— AVAILABLE RECORDS —

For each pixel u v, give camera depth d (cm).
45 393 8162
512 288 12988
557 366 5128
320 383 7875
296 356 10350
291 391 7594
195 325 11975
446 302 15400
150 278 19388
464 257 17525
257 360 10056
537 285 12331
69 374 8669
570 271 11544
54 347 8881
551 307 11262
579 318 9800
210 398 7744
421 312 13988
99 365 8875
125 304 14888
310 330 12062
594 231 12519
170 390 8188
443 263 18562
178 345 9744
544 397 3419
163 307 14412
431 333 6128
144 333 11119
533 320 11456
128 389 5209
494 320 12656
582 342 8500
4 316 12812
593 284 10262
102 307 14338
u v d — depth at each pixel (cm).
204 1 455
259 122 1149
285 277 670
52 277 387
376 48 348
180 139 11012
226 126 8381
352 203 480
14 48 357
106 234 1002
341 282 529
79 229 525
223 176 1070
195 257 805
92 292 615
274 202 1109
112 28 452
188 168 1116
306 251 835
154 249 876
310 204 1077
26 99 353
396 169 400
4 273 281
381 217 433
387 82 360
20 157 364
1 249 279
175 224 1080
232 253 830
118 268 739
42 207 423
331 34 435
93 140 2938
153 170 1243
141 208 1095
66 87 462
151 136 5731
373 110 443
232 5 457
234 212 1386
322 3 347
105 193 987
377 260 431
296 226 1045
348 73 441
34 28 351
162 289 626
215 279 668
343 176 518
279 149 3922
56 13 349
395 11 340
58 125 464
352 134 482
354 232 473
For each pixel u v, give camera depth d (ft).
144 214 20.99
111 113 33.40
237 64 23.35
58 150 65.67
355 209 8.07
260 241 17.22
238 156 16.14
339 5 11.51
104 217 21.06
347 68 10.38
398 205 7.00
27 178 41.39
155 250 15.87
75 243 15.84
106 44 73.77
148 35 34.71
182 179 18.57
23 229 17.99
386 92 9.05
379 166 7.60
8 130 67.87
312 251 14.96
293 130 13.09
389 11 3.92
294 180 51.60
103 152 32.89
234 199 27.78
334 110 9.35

— WHAT IS BEING ASKED —
Repeat the lines from the first one in the records through the line containing "102 307 14338", exactly as written, and nothing else.

— SOLUTION TO THIS PROBLEM —
For each pixel u v, give camera depth d (cm).
45 393 8162
512 288 12988
557 366 5128
320 383 7875
296 356 10350
291 391 7594
195 325 11975
446 302 15400
150 278 19388
464 257 17525
257 360 10056
537 285 12331
69 374 8669
570 271 11544
54 347 8881
551 307 11262
579 318 9800
210 398 7744
421 312 13988
99 365 8875
125 304 14888
310 330 12062
594 231 12519
170 390 8188
443 263 18562
178 345 9744
544 397 3419
163 307 14412
431 333 6128
144 333 11119
533 320 11456
128 389 5209
494 320 12656
582 342 8500
4 316 12812
593 284 10262
102 307 14338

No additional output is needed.